Task prompt: Please locate each line in the items below that contains the string "Office", and copy those lines. Matches must have the same capitalization.

Data extracts:
════
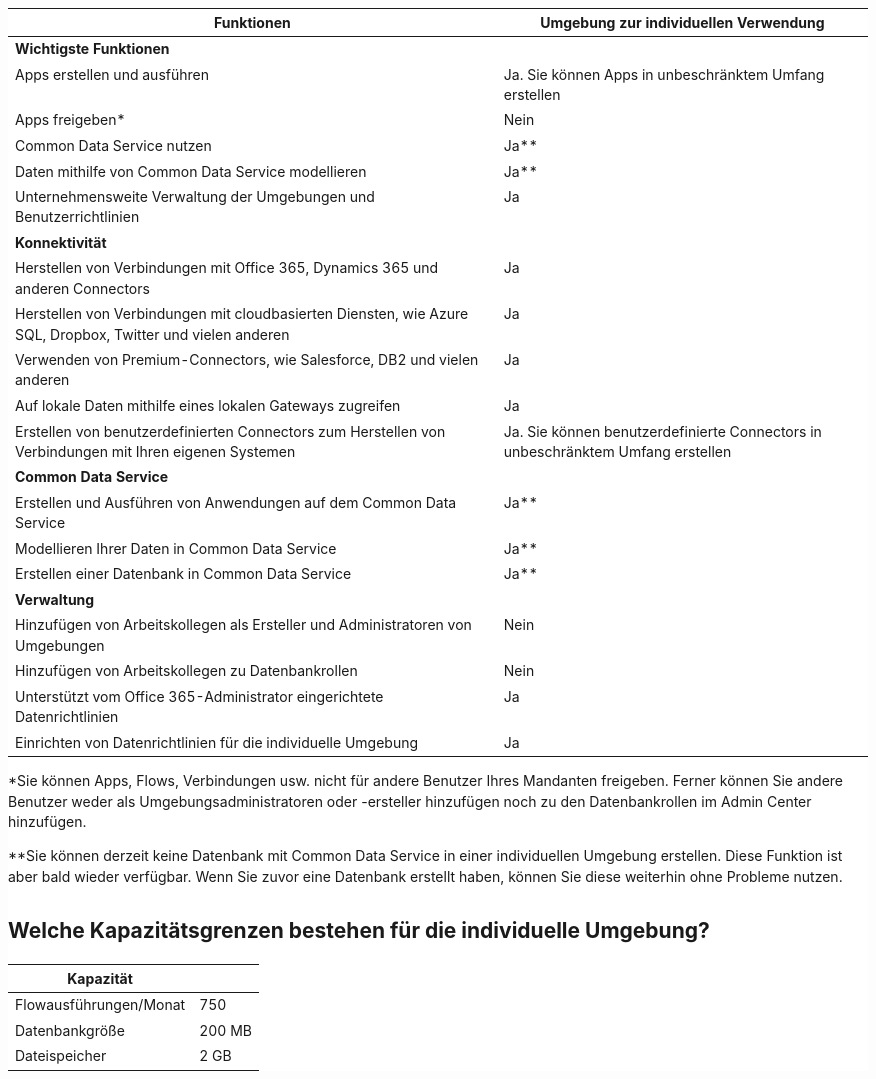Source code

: | **Funktionen** | **Umgebung zur individuellen Verwendung** |
| --- | --- |
| **Wichtigste Funktionen** | |
| Apps erstellen und ausführen |Ja. Sie können Apps in unbeschränktem Umfang erstellen |
| Apps freigeben\* |Nein |
| Common Data Service nutzen |Ja** |
| Daten mithilfe von Common Data Service modellieren |Ja** |
| Unternehmensweite Verwaltung der Umgebungen und Benutzerrichtlinien |Ja |
| **Konnektivität** | |
| Herstellen von Verbindungen mit Office 365, Dynamics 365 und anderen Connectors |Ja |
| Herstellen von Verbindungen mit cloudbasierten Diensten, wie Azure SQL, Dropbox, Twitter und vielen anderen |Ja |
| Verwenden von Premium-Connectors, wie Salesforce, DB2 und vielen anderen |Ja |
| Auf lokale Daten mithilfe eines lokalen Gateways zugreifen |Ja |
| Erstellen von benutzerdefinierten Connectors zum Herstellen von Verbindungen mit Ihren eigenen Systemen |Ja. Sie können benutzerdefinierte Connectors in unbeschränktem Umfang erstellen |
| **Common Data Service** | |
| Erstellen und Ausführen von Anwendungen auf dem Common Data Service |Ja** |
| Modellieren Ihrer Daten in Common Data Service |Ja** |
| Erstellen einer Datenbank in Common Data Service |Ja** |
| **Verwaltung** | |
| Hinzufügen von Arbeitskollegen als Ersteller und Administratoren von Umgebungen |Nein |
| Hinzufügen von Arbeitskollegen zu Datenbankrollen |Nein |
| Unterstützt vom Office 365-Administrator eingerichtete Datenrichtlinien |Ja |
| Einrichten von Datenrichtlinien für die individuelle Umgebung |Ja |

*Sie können Apps, Flows, Verbindungen usw. nicht für andere Benutzer Ihres Mandanten freigeben. Ferner können Sie andere Benutzer weder als Umgebungsadministratoren oder -ersteller hinzufügen noch zu den Datenbankrollen im Admin Center hinzufügen.

\*\*Sie können derzeit keine Datenbank mit Common Data Service in einer individuellen Umgebung erstellen. Diese Funktion ist aber bald wieder verfügbar. Wenn Sie zuvor eine Datenbank erstellt haben, können Sie diese weiterhin ohne Probleme nutzen. 

## <a name="what-are-the-capacity-limits-for-the-individual-environment"></a>Welche Kapazitätsgrenzen bestehen für die individuelle Umgebung?

| **Kapazität** |  |
| --- | --- |
| Flowausführungen/Monat |750 |
| Datenbankgröße |200 MB |
| Dateispeicher |2 GB |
════
Task response:
| Herstellen von Verbindungen mit Office 365, Dynamics 365 und anderen Connectors |Ja |
| Unterstützt vom Office 365-Administrator eingerichtete Datenrichtlinien |Ja |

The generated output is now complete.